INFORMATION SHOWN ▸
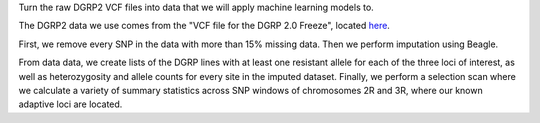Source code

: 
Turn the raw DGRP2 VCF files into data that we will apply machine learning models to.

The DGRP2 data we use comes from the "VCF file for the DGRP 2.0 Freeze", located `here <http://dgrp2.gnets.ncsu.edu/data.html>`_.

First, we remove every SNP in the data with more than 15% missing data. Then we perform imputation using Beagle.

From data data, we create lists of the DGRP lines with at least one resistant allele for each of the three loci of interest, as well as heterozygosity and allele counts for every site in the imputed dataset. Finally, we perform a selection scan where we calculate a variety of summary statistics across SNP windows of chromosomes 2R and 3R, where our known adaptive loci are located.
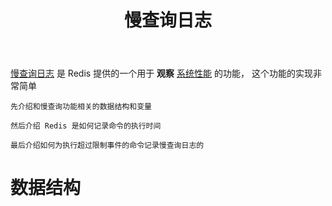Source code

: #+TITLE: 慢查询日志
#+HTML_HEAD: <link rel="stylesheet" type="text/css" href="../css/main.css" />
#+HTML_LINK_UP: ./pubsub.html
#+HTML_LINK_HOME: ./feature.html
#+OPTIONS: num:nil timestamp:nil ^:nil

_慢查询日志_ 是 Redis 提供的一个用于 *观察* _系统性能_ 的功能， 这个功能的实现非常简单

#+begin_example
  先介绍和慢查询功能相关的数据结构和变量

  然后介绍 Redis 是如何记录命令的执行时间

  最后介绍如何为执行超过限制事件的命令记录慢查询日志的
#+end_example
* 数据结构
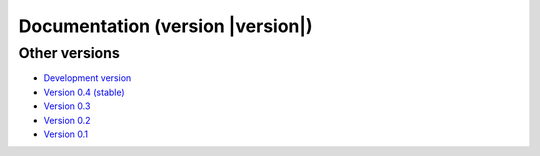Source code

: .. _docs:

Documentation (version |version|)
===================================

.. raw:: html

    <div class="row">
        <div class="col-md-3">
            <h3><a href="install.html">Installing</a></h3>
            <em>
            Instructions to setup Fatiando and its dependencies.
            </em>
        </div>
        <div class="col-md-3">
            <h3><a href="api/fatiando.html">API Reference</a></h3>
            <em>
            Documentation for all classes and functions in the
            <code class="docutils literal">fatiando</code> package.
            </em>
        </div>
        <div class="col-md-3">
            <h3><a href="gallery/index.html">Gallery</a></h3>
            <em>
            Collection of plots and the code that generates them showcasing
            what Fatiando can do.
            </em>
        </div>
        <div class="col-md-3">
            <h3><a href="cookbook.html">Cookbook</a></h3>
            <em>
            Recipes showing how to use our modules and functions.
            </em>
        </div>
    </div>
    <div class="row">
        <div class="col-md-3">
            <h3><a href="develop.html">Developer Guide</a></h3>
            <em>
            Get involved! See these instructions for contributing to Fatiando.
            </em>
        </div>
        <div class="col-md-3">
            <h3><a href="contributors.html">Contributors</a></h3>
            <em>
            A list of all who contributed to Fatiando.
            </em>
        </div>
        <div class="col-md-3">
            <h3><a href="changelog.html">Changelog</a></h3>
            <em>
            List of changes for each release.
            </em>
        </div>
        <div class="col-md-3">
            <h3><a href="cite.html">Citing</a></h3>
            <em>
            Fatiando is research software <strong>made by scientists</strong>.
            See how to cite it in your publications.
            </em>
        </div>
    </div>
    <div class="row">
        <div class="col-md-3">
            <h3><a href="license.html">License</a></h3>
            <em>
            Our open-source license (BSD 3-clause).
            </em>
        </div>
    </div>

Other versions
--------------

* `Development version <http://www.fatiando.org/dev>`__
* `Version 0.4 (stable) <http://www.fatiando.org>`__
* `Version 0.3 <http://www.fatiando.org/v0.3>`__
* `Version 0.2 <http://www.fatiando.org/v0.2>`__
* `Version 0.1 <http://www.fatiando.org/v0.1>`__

TASK ITEM ▸ Looking at the entries above, copy out every line in which "cite" occurs.

RESULT OF THE EXERCISE ▸
            <h3><a href="cite.html">Citing</a></h3>
            See how to cite it in your publications.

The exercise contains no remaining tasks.